Entre le gouvernement qui « n’exclut pas la privatisation des entreprises publiques » qui seront « examinées au cas par cas », le président de la République, qui assurait le 16 août 2021 que Tunisair « ne sera pas privatisée » et le niet catégorique de l’UGTT, les analystes politiques ne savent plus où donner de la tête.
Réformes, restructuration, ouverture du capital des entreprises non-stratégiques au secteur privé, cession totale ou partielle, privatisation. Le mot tabou est enfin lâché. Mais, pourquoi tant de tergiversations et d’atermoiements de la part de nos dirigeants? Alors même que nous savons tous que la réforme des entreprises publiques est désormais inéluctable. Est-ce faute d’avoir au préalable préparé l’opinion publique à avaler en douceur les pilules amères propres à toute privatisation? A savoir : la réduction drastique du personnel sous couvert de plan social; ainsi que les départs forcés à la retraite anticipée?
Pavé dans la mare
En effet, la directrice générale du Fonds monétaire international, Kristalina Georgieva faisait savoir, dans une interview accordée, vendredi 21 octobre à la chaîne Sky News, que le FMI et les responsables tunisiens avaient débattu de la possibilité de la privatisation de certaines entreprises publiques « à l’initiative des autorités tunisiennes ». Et ce, dans le cadre des négociations entre les deux parties pour accorder un prêt à la Tunisie.
La première responsable de ce fonds a rappelé que les accords avec notre pays stipulent que le côté tunisien s’engage à réduire la participation de l’Etat dans l’économie en encourageant l’investissement privé.
Mais, quelles sont les entreprises publiques concernées? Sachant que la cheffe du gouvernement Najla Bouden n’a cessé de répéter que l’État n’a aucune intention de privatiser les institutions publiques à « caractère stratégique » et qui font l’objet « de programmes de restructuration basés sur des audits ».
Ambigüités
Réagissant aux déclarations de la première responsable du FMI, le ministre des Affaires sociales, Malek Zahi, déclarait lundi 24 octobre que le gouvernement « n’exclut » pas la privatisation des entreprises publiques, qui seront « examinées au cas par cas ». De même, ajoutait-il, toutes les dispositions possibles seront prises pour sauver ces entreprises. « Tout en en préservant la pérennité et les postes d’emploi », promettait-il.
Douche froide
Pour sa part, le SG de la centrale ouvrière, Noureddine Taboubi, a appelé, ce lundi 24 octobre, la ministre des Finances, Sihem Boughdiri Nemsia, à dévoiler le programme remis par la Tunisie au FMI. Mais, elle a rétorqué, selon lui, que le gouvernement n’a pas encore présenté un programme détaillé à l’institution financière. Lequel devra être signé par le président de la République et la cheffe du gouvernement.

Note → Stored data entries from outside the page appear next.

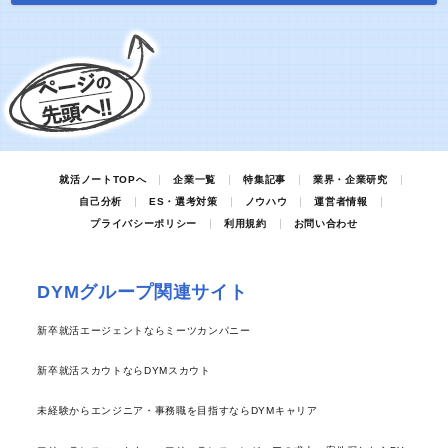
就活ノートTOPへ
企業一覧
特集記事
業界・企業研究
自己分析
ES・選考対策
ノウハウ
運営者情報
プライバシーポリシー
利用規約
お問い合わせ
DYMグループ関連サイト
新卒就活エージェントならミーツカンパニー
新卒就活スカウトならDYMスカウト
未経験からエンジニア・事務職を目指すならDYMキャリア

Récusant toute approbation par l’UGTT d’un programme gouvernemental présenté au FMI, M. Taboubi a affirmé que la centrale ouvrière n’a pas du tout pris connaissance de ce programme, et qu’elle « exprimera sa position, une fois qu’il lui aura été soumis ».
« Si la véracité de la déclaration de la DG du FMI sur le souhait de la partie tunisienne de privatiser un certain nombre d’entreprises publiques était vérifiée, cela n’engagerait en rien l’organisation syndicale ». Ainsi, se prononçait M. Taboubi qui réitère que l’UGTT « rejette la privatisation des entreprises publiques » et s’oppose à la levée de la subvention. Signalant à l’occasion que « l’accord conclu entre l’organisation et le gouvernement se limite à la restauration du pouvoir d’achat. Et ce, à travers la majoration du SMIG et l’augmentation des salaires ». Point barre.
Privatisation : rien à perdre, tout à gagner
Reste qu’au-delà des divergences « idéologiques » entre le gouvernement et la puissante centrale syndicale, tout le monde s’accorde à penser que la plupart de nos entreprises publiques sont déficitaires. En effet, elles éprouvent des difficultés financières énormes, représentent un boulet pour les finances publiques et vivent sous perfusion de l’aide de l’Etat.
Alors, qu’y a-t-il de mal à les privatiser ou du moins ouvrir partiellement leurs capitaux à l’argent privé? Ainsi, l’on garantira plus d’efficacité et moins de déficit. Sans omettre l’absentéisme qui gangrène les entreprises publiques et le tkarkir du personnel.
Sauf qu’en ces temps de crise, du niet de l’UGTT, à la position ambiguë du président de la République à ce sujet, et face à la situation catastrophique de nos entreprises publiques, ces « joyaux de la couronne » trouveraient-ils acquéreurs?